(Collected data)
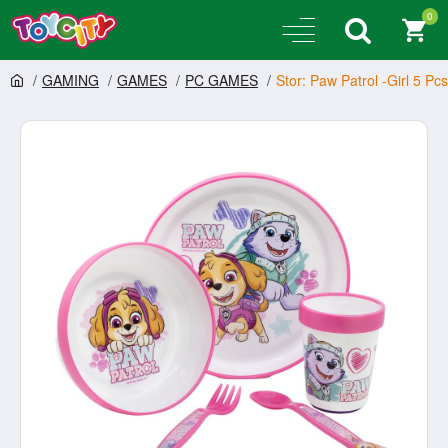
0
GAMING
GAMES
PC GAMES
Stor: Paw Patrol -Girl 5 P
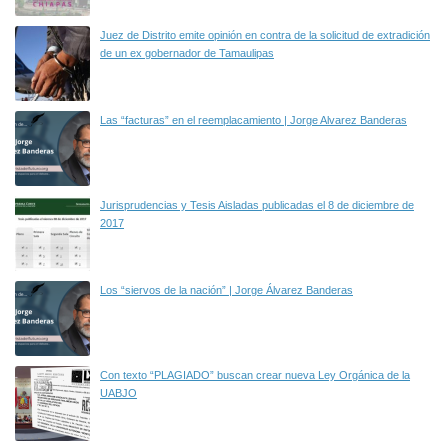
Juez de Distrito emite opinión en contra de la solicitud de extradición
de un ex gobernador de Tamaulipas
Las “facturas” en el reemplacamiento | Jorge Alvarez Banderas
Jurisprudencias y Tesis Aisladas publicadas el 8 de diciembre de
2017
Los “siervos de la nación” | Jorge Álvarez Banderas
Con texto “PLAGIADO” buscan crear nueva Ley Orgánica de la
UABJO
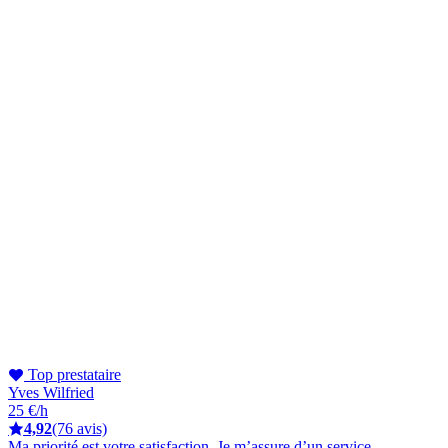
Top prestataire
Yves Wilfried
25 €/h
4,92
(76 avis)
Ma priorité est votre satisfaction. Je m’assure d’un service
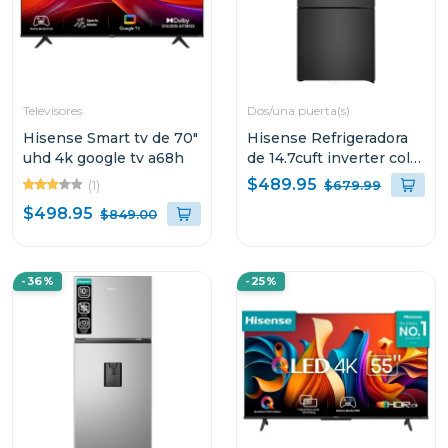
Televisores
Dos/una puerta(s)
Hisense Smart tv de 70"
Hisense Refrigeradora
uhd 4k google tv a68h
de 14.7cuft inverter color
negra RB15N6FBX1
$489.95
(1)
$679.99
$498.95
$849.00
-36%
-25%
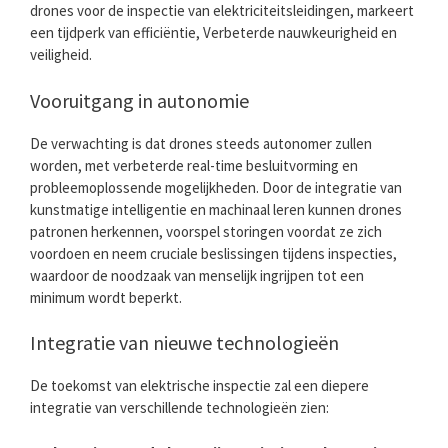
drones voor de inspectie van elektriciteitsleidingen, markeert
een tijdperk van efficiëntie, Verbeterde nauwkeurigheid en
veiligheid.
Vooruitgang in autonomie
De verwachting is dat drones steeds autonomer zullen
worden, met verbeterde real-time besluitvorming en
probleemoplossende mogelijkheden. Door de integratie van
kunstmatige intelligentie en machinaal leren kunnen drones
patronen herkennen, voorspel storingen voordat ze zich
voordoen en neem cruciale beslissingen tijdens inspecties,
waardoor de noodzaak van menselijk ingrijpen tot een
minimum wordt beperkt.
Integratie van nieuwe technologieën
De toekomst van elektrische inspectie zal een diepere
integratie van verschillende technologieën zien:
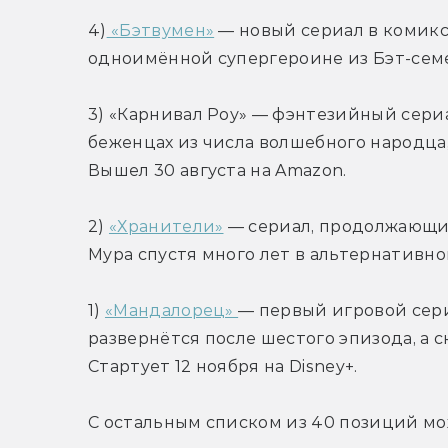
4)
 «Бэтвумен»
 — новый сериал в комикс
одноимённой супергероине из Бэт-семе
3) «Карнивал Роу» — фэнтезийный сериа
беженцах из числа волшебного народца,
Вышел 30 августа на Amazon.
2) 
«Хранители»
 — сериал, продолжающи
Мура спустя много лет в альтернативном
1) 
«Мандалорец» 
— первый игровой сери
развернётся после шестого эпизода, а с
Стартует 12 ноября на Disney+.
С остальным списком из 40 позиций мо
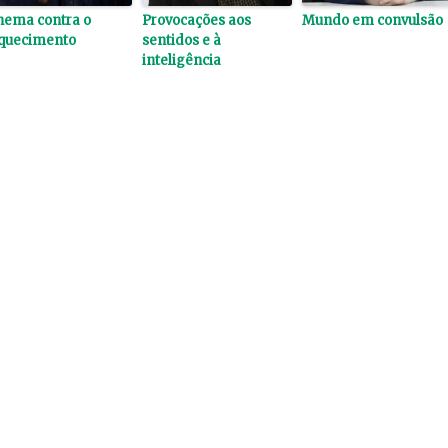
nema contra o
Provocações aos
Mundo em convulsão
quecimento
sentidos e à
inteligência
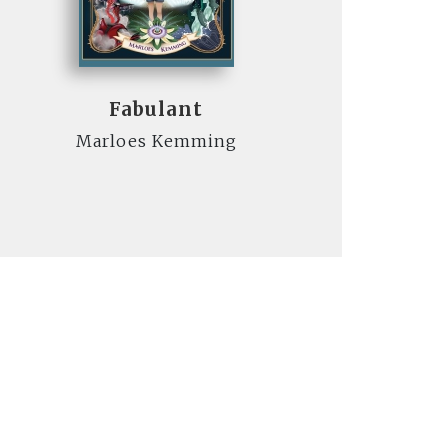
Fabulant
Marloes Kemming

--- Aim of the task ---
Show every line of the data above that contains the word "сериал", copying each line in full.

--- Exercise output ---
 — новый сериал в комикс
 — сериал, продолжающи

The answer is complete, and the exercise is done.